▸ **WHAT THE TASK REQUIRES**
Verbatim output of the lines below is required, with the images omitted.

▸ **AVAILABLE DATA**
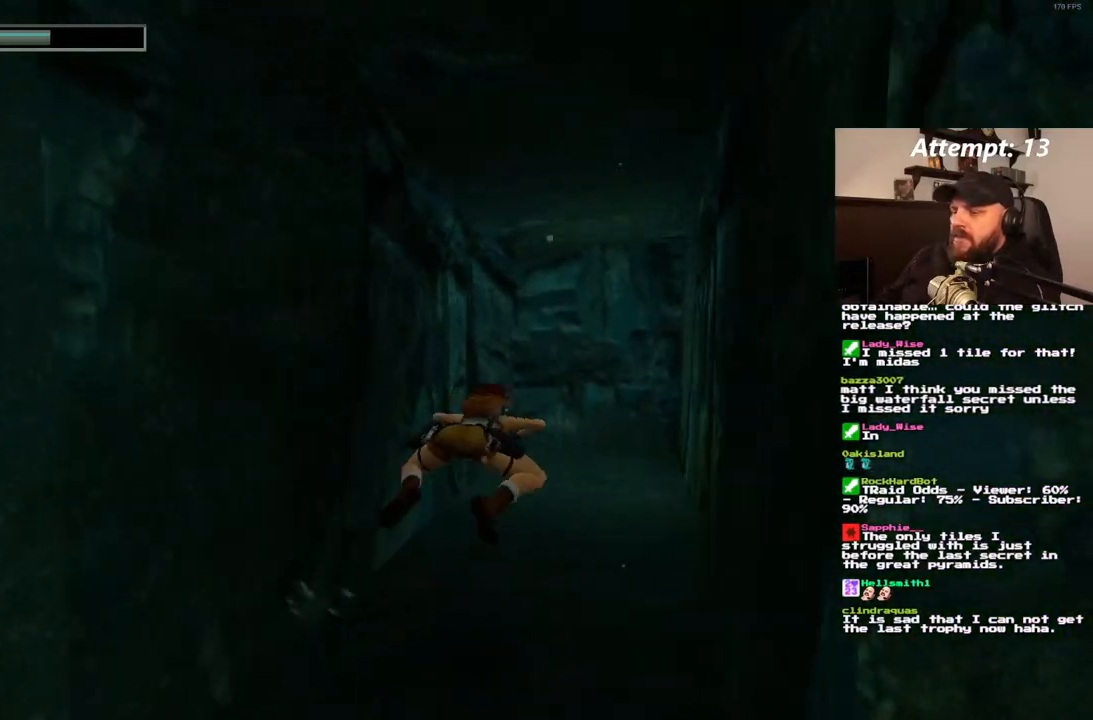
{"buttons": ["SQUARE"], "left_stick": "center", "right_stick": "center", "events": []}
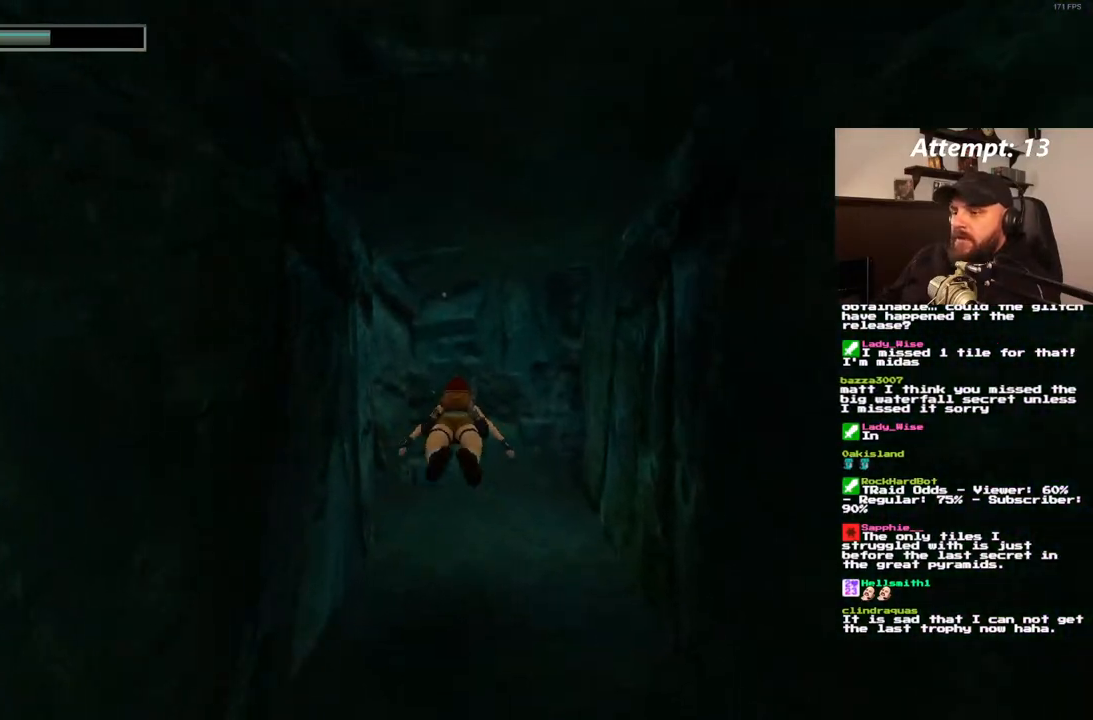
{"buttons": ["SQUARE", "DPAD_LEFT"], "left_stick": "center", "right_stick": "center", "events": [[83, "DPAD_LEFT", "down"]]}
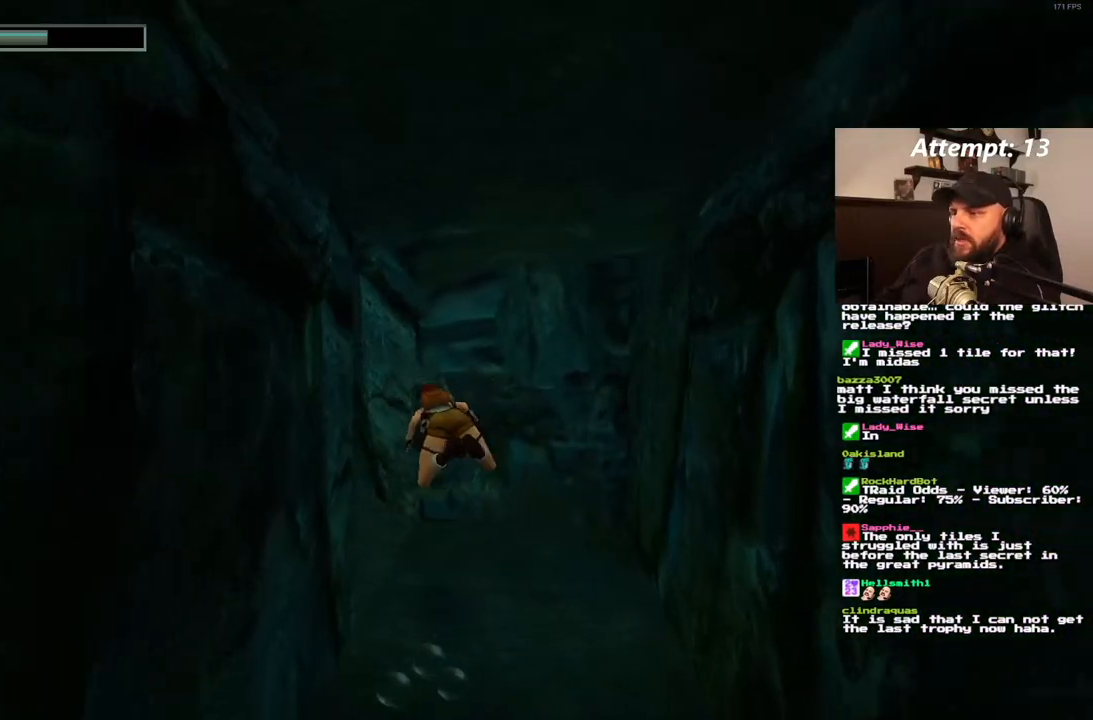
{"buttons": ["SQUARE", "DPAD_LEFT"], "left_stick": "center", "right_stick": "center", "events": [[167, "DPAD_DOWN", "down"], [267, "DPAD_DOWN", "up"]]}
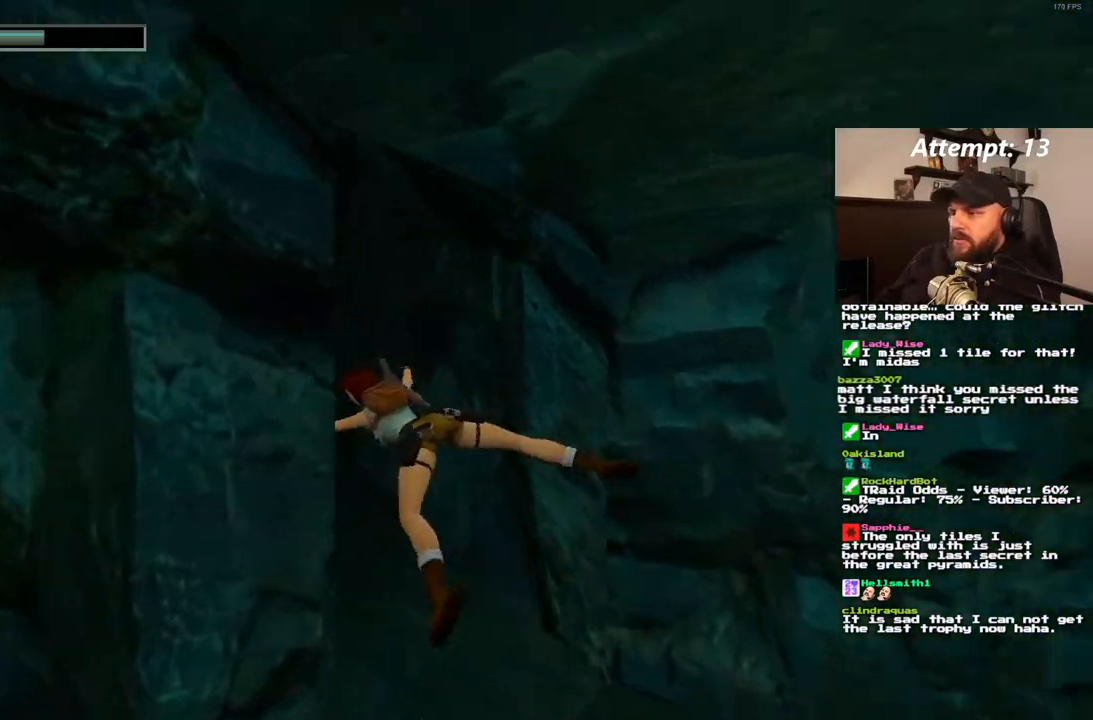
{"buttons": ["SQUARE", "DPAD_DOWN", "DPAD_LEFT"], "left_stick": "center", "right_stick": "center", "events": [[33, "DPAD_LEFT", "up"], [350, "DPAD_DOWN", "down"], [433, "DPAD_LEFT", "down"]]}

▸ **EXERCISE ANSWER**
{"buttons": ["SQUARE"], "left_stick": "center", "right_stick": "center", "events": []}
{"buttons": ["SQUARE", "DPAD_LEFT"], "left_stick": "center", "right_stick": "center", "events": [[83, "DPAD_LEFT", "down"]]}
{"buttons": ["SQUARE", "DPAD_LEFT"], "left_stick": "center", "right_stick": "center", "events": [[167, "DPAD_DOWN", "down"], [267, "DPAD_DOWN", "up"]]}
{"buttons": ["SQUARE", "DPAD_DOWN", "DPAD_LEFT"], "left_stick": "center", "right_stick": "center", "events": [[33, "DPAD_LEFT", "up"], [350, "DPAD_DOWN", "down"], [433, "DPAD_LEFT", "down"]]}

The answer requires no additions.